Contributory negligence in failure to protest against the high rate of speed is imputed because of opportunity to know the dangerous rate of speed not to the fact of knowledge. It implies a duty on the guest to keep a watch on the driver, the mother in this case. The law imposes no such duty in the absence of facts suggesting a necessity to keep watch to one of ordinary care. Birmingham Sou. R. Co. v. Harrison,
The charge omits any finding that the failure to protest proximately contributed to the injury; calls for a verdict for defendant for failure to protest merely.
On the examination of Mrs. Belzora P. Elebash, a witness for plaintiff and related to the parties, plaintiff's counsel, Mr. Mallory, after asking her name, said to the witness: "We are all just here in a family meeting in which we are trying to get the facts. In order that you may not be nervous."
On motion of defendant, the statement was excluded. At the request of defendant, the jury was caused to retire. Whereupon defendant moved that the case be withdrawn from the jury and continued upon the ground that the remark in the presence of the jury was highly prejudicial in bringing to the jury that it is a friendly suit between the parties — the daughter against her mother.
The jury being brought in, the court with unusual care instructed them not to consider the statement, to forget it, to try the case as any other, called upon the jurors one by one to say whether they would obey the instructions of the court, and each indicated he would.
The motion to continue was overruled. Defendant excepted. The matter was presented on motion for new trial, which was overruled, and exception reserved.
Appellant insists the remark was intended to, or, at any rate, did suggest to the jury the existence of liability insurance, which the parties, by a friendly suit, were seeking to reach, and so prejudicial as to call for a reversal under the doctrine of Standridge v. Martin,
We are not convinced on the whole record that the remark was actually intended to be more than it purports to be — a reassurance to the witness.
Nor can we say the remark within itself added anything along the line complained of to the general atmosphere throughout the trial.

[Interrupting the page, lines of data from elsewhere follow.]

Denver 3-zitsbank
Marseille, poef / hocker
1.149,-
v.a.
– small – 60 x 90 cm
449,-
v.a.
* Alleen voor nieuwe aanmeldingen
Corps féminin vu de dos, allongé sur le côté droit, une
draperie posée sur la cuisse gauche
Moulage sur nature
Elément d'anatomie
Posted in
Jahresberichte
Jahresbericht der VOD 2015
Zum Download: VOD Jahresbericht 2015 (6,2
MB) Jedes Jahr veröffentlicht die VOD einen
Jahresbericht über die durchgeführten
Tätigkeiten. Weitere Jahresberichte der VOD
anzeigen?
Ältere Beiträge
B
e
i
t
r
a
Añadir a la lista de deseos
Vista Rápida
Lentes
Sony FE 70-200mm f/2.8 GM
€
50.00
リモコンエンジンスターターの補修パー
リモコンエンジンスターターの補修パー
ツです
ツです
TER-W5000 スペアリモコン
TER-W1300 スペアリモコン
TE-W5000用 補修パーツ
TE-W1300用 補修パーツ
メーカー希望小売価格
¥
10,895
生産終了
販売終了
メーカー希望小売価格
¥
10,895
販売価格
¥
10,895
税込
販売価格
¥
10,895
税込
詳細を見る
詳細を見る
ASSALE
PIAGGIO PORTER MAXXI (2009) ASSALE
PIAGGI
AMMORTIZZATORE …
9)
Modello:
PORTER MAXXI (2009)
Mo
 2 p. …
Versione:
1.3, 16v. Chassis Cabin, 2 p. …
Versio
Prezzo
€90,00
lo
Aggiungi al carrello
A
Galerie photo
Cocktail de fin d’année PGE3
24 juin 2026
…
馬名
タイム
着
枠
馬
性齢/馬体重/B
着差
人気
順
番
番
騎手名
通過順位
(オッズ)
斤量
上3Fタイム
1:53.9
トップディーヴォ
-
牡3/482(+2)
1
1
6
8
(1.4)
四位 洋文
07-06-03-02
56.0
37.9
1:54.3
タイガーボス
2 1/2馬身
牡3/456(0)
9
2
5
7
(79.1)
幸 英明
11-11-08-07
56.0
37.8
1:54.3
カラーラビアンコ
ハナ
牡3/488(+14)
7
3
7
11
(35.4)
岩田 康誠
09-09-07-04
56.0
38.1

Plaintiff testified without objection: "My mother and I live together at home. I have lived there all my life and still live there. My present relations with my mother are most friendly, most pleasant." On cross-examination defendant drew out: "I have been living with my mother all my life. She was kind to me before the accident and since then. She furnished me with anything I desired before the accident. She has furnished me with things since the accident. She has in no way neglected me."
Certainly it fully appears the suit was a family matter, conducted in a wholly friendly way. Whatever inference the jury may have drawn as to insurance indemnity from these facts cannot be here reviewed. The right of members of a family to sue one another, to conduct the suit in a friendly way, cannot be denied. If liability insurance leads to suits which would otherwise not be brought because of the ties of kindred *205 and friendship, such result grows out of the situation.
A careful warning of the jury to try the case on its merits between the parties alone, and the employment of all the means of cross-examination and argument to discover and expose any collusion or coloring of the evidence, appear to be the main recourse.
While this court condemns all effort to influence the jury by such extraneous matter, it is forced to recognize the right of a party to qualify the jury touching any interest in the insurance carrier, and to have the court ascertain if there is one.
The existence of a party in interest, though not of record, creates such necessity.
This record discloses no such proceeding in this case.
The court has read and carefully considered in conference the evidence as to the extent of plaintiff's injuries. We find no sufficient cause to disturb the verdict as excessive.
Affirmed.
ANDERSON, C. J., and GARDNER and FOSTER, JJ., concur.